Android 10 coming soon, with important privacy upgrades

It’s official: 10, the next version of the operating system, ships 3 September 2019. Well, it’s semi-official, at least.

Mobile site PhoneArena reports that Google’s customer support staff let the date slip to a reader during a text conversation. Expect the operating system, also known as Android Q, to hit Google’s Pixel phones first before rolling out to other models. It will include a range of privacy and security improvements that should keep Android users a little safer.


Some of the most important privacy are those that stop applications and advertisers knowing more about your phone. Android 10 will now make apps transmit a randomised MAC address (this is a unique identifier for the network hardware in your phone) and also requires extra permissions to access the phone’s International Mobile Equipment Identity (IMEI) and serial numbers, both of which uniquely identify the device.

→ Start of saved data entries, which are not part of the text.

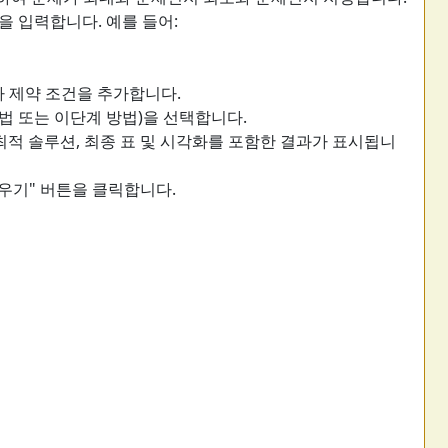
을 입력합니다. 예를 들어:
가 제약 조건을 추가합니다.
법 또는 이단계 방법)을 선택합니다.
최적 솔루션, 최종 표 및 시각화를 포함한 결과가 표시됩니
우기" 버튼을 클릭합니다.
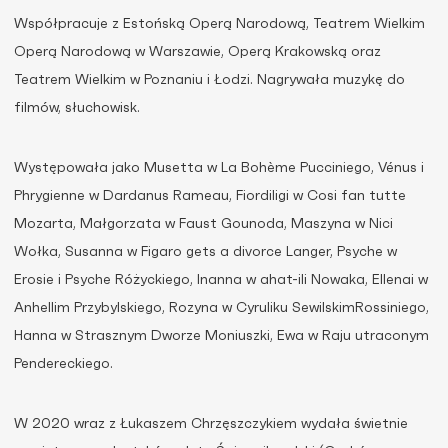
Współpracuje z Estońską Operą Narodową, Teatrem Wielkim
Operą Narodową w Warszawie, Operą Krakowską oraz
Teatrem Wielkim w Poznaniu i Łodzi. Nagrywała muzykę do
filmów, słuchowisk.
Występowała jako Musetta w La Bohème Pucciniego, Vénus i
Phrygienne w Dardanus Rameau, Fiordiligi w Cosi fan tutte
Mozarta, Małgorzata w Faust Gounoda, Maszyna w Nici
Wołka, Susanna w Figaro gets a divorce Langer, Psyche w
Erosie i Psyche Różyckiego, Inanna w ahat-ili Nowaka, Ellenai w
Anhellim Przybylskiego, Rozyna w Cyruliku SewilskimRossiniego,
Hanna w Strasznym Dworze Moniuszki, Ewa w Raju utraconym
Pendereckiego.
W 2020 wraz z Łukaszem Chrzęszczykiem wydała świetnie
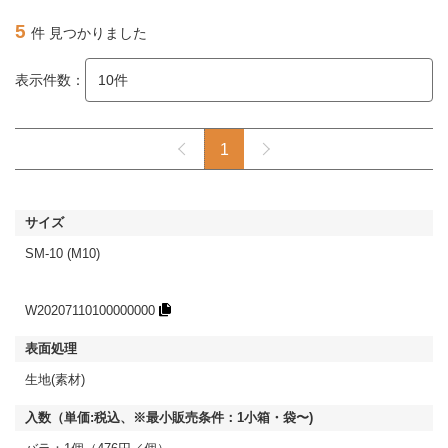
5
件 見つかりました
表示件数：
1
SM-10 (M10)
W20207110100000000
生地(素材)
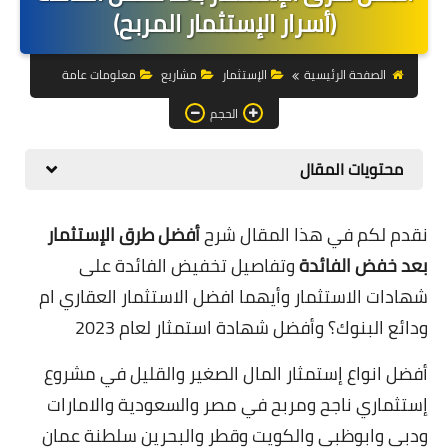
التجارة الالكترونية
(أسرار الإستثمار المربح)
التسويق
الصفحة الرئيسية
الإستثمار
مشاريع
معلومات عامة
التداول
الحجم
وظائف
محتويات المقال
الكمبيوتر
نقدم لكم في هذا المقال شرح
أفضل طرق الإستثمار
الهاتف
بعد خفض الفائدة
وتفاصيل تخفيض الفائدة على
المواقع
شهادات الاستثمار وأيهما افضل الاستثمار العقاري ام
ودائع البنوك؟ وأفضل شهادة استمثار لعام 2023
زيادة متابعين
العملات المشفرة
أفضل انواع إستمثار المال الصغير والقليل في مشروع
إستثماري ناجح ومربح في مصر والسعودية والامارات
الاستثمار
ودبي وابوظبي والكويت وقطر والبحرين سلطنة عمان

Google has also taken steps to protect information about how you interact with your contacts. When you grant an app access to your contacts, Android will no longer provide it with ‘affinity information’, which orders your contact data according to who you interact with most. Mark that one in the “wait, what? It did that?” file.

One of the other significant privacy enhancements is control over how an app accesses a phone’s location. A new dialog will let users choose whether apps can access location at all times, or only when running in the foreground. Google is playing catch-up here, as iOS already does this.

What about those apps that snoop on location data using other means, such as looking at Wi-Fi access points or checking folders for location data that other apps have left? The new version of Android will require specific fine location permissions for apps accessing selected Wi-Fi, telephony, and Bluetooth functions. It also has a new feature called scoped storage, which restricts an app’s access to files on external storage, only giving it access to its specific directory and media types.

Google has obviously been listening to researchers who discovered that a phone’s sensors could implicitly reveal details about its user. Android Q will introduce a new version of its ACTIVITY_RECOGNITON permission for apps that look at physical activity, like step count.

Other privacy enhancements include restrictions on when apps can start in the background, and the OS will also stop apps from silently accessing the device’s screen.

Biometric authentication

Google is also rolling out several security enhancements to complement the privacy features in Android 10. The new version of the OS will feature better support for biometric authentication. It will include two modes, explicit and implicit, which developers can use to remove friction from the authentication process.